A very recent planning application seeks to make the biggest change to this Bangor feature in its history … other perhaps than the concrete surfacing laid for vehicle owners accessing their boats in the 1950s! As part of a major upgrade to the whole coastal path, a bridge for walkers and cyclists will connect the end of the Long Hole to Seacliff Road!

The Long Hole has lain empty of boats since the safer haven of the marina was completed 30 years ago. What could be done with it? (An option to fill it in for car-parking as part of the marina scheme had been ‘leaked’ and met with outraged opposition from many Bangorians!) There was some talk years later of gates to maintain a level and use as a water-sports venue. But the new concept is the first tangible change.

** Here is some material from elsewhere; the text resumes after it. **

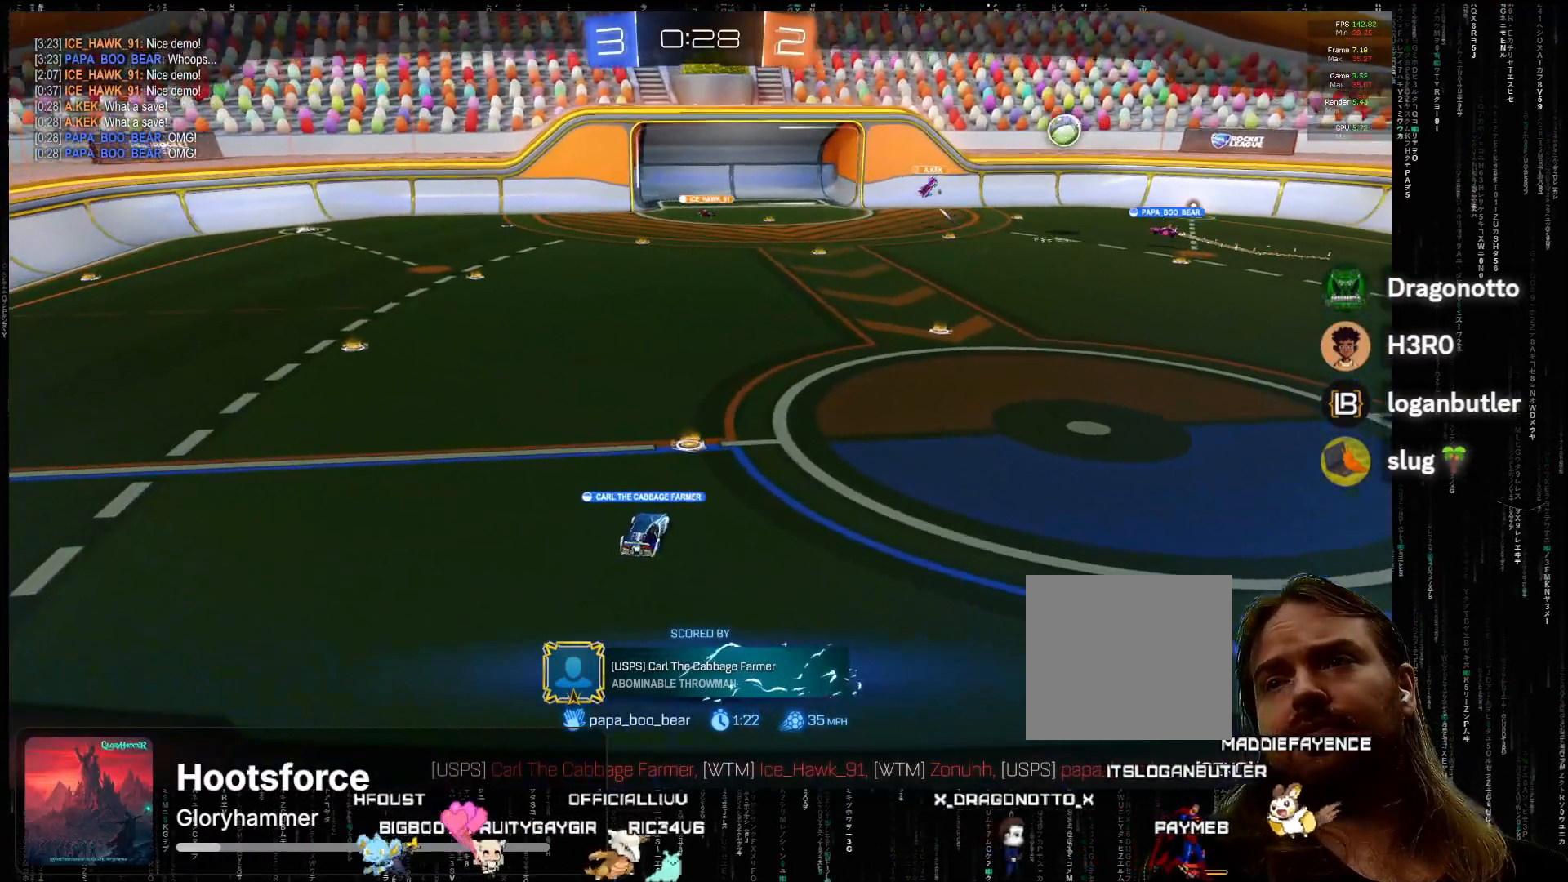
{"buttons": [], "left_stick": "center", "events": []}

What are the origins of this pretty attraction in that odd place ‘Old Bangor’ (which rather depends on how old you are yourself)? It is certainly man-made. There’s a choice between two legends: that the excavated stone was used for the wall surrounding the Castle estate; or that it was used for a mole or breakwater across Bangor Bay, an early version of the Eisenhower Pier. It appears much as today on the first Ordnance Survey map, 1834. Landlords around the 1820s and 30s, it is said, became enamoured with the use of gunpowder to improve their estates.


The gentlemen in the photo are Captain William Coey and Alex Yeoman. It is one from North Down Museum's Savage Collection and was taken by James Savage c.1891.

This is the time of the rather mysterious ‘coach road’ round Orlock Point – still clearly visible today - which was a quixotic venture of Mr. Ker of Portavo, complete with bridges or causeways over inlets, long collapsed, and the arch through solid rock, still there to walk through! So quite possibly his neighbour Mr. Ward of Bangor Castle was commissioning a similar contract, blasting rock. Maybe the alternative name – now pretty much died out – the ‘Big Hole’ is a plausible reaction on the part of the locals of the day! That’s what was left – a big hole. You can imagine the locals exclaiming that when the dust settled : ‘the big hole! ‘

A completely implausible theory was proffered, though, by a Spectator correspondent in 1949, responding to a proposal (the one resurrected in the 1980s) to convert it to a car park The well-meaning Antiquary claimed that the Long Hole existed in the time of Saint Columbanus and that he and Saint Gall had set off from this very haven on their missionary voyages to heathen Europe. Later, he states, the Vikings landed here on a much less peaceful enterprise. Grandly, he concludes:

‘ … there are few sea coves the world over more interwoven with world events than this one, and to end as a car park seems an inadequate fate for such a spot’.

I hope Antiquary was still around in 1985! He (or she) would have been delighted that North Down Borough Council sent a very large stone washed by the sea on the outer side of the Long Hole to Bregenz at their request, at the outset of the twinning arrangement. It still stands with a suitable plaque outside a church. (I was involved in the negotiations, including several phone calls with a very pleasant and enthusiastic Austrian lady in Bregenz, who spoke perfect English – the only word she didn’t understand was ‘barnacles’!)

Astonishingly, the two paddle steamers that operated to Belfast in the 1880s and 90s would be squeezed in for the winter to the Long Hole, the Erin and the Bangor Castle. But for many decades, as innumerable postcards depict, the Long Hole was a haven for local inshore fishing and pleasure boats. Now we await a new chapter, after nearly 200 years – and not as a car park!